Question 8 (multiple choice)¶
Name a critical reason to log tool/agent actions in an LLM application's observability stack.
a) Cost reporting. b) Forensic trail for agent-escape attacks (M3 L3.8 territory) — without the action log you can't reconstruct what an agent did when compromised. c) UX optimization. d) Compliance with classical SDLC.
Answer: b
Question 9 (multiple choice)¶
Which is not one of the four functions of an AI red-team program?
a) Pre-launch red-team b) Periodic red-team c) Vendor-relationship red-team d) Continuous (automated) red-team
Answer: c
Question 10 (multiple choice)¶
When would you reach for promptfoo over Garak?
a) Always; promptfoo is strictly better. b) When you need a CI-friendly eval harness with custom assertions for regression detection on every PR; Garak is for periodic security scans with its pre-built probe library. c) Only for image classifiers. d) Only when running against frontier models.
Answer: b
Question 11 (scenario — short)¶
A team ships a customer-service chatbot with no guardrails, no logging, no eval suite. They ask for your three top recommendations to get to production-grade defensive posture. What do you recommend?
Sample answer: 1. Layered runtime guardrails (L7.7): input filter (Llama Guard), structured output schema for responses, and for any RAG component, the dual-LLM pattern for retrieved content.
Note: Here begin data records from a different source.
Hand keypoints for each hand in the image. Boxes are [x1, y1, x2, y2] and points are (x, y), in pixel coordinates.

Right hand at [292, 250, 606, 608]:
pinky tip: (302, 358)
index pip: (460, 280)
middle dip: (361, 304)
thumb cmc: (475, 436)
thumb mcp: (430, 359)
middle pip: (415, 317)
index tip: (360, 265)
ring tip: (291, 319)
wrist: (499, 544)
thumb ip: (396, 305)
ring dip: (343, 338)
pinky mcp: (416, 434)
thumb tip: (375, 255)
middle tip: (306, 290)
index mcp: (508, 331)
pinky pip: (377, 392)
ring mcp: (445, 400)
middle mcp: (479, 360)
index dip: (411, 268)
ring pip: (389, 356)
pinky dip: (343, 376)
Measure attack-success-rate before vs after. 2. Prompt/response logging with PII redaction (L7.9): the L7.4.1 six-category log stack with Presidio redaction, retained per policy. Plus at least one abuse-detection query. 3. CI-integrated eval harness (L7.8): promptfoo with safety assertions, blocked-PR pattern. Garak nightly. Catches regressions automatically.
Bonus: pre-launch red-team gate before any major model swap.
Question 12 (scenario — short)¶
A customer reports that your LLM-powered handbook bot emitted an unexpected token "EXFIL-MARKER:" in a response to their employee. Walk the IR playbook in 5 steps.
Sample answer: 1. Confirm: search logs for the reporting tenant in the last hour; find the request_id; verify the marker appears. 2. Identify attack class: this matches L3.7 indirect PI exploit; check retrieved_chunks for instruction-shaped content. 3. Contain: tighten input filter or corpus sanitization; potentially disable the affected feature. 4. Eradicate: find the corpus modification that introduced the payload; revert; re-embed clean corpus; enable dual-LLM pattern. 5. Communicate + post-incident: internal #sec-incident notification; affected customer notification within 72 hrs if data was exposed; EU AI Act Article 73 reporting if applicable; eval-suite update; 14-day post-incident review.
Scoring¶
- 12 questions, 1 point each. 70% to pass.
- Auto-grade Q1, Q3, Q5, Q6, Q8, Q9, Q10. Key-phrase grade Q2, Q4, Q7. Rubric Q11, Q12.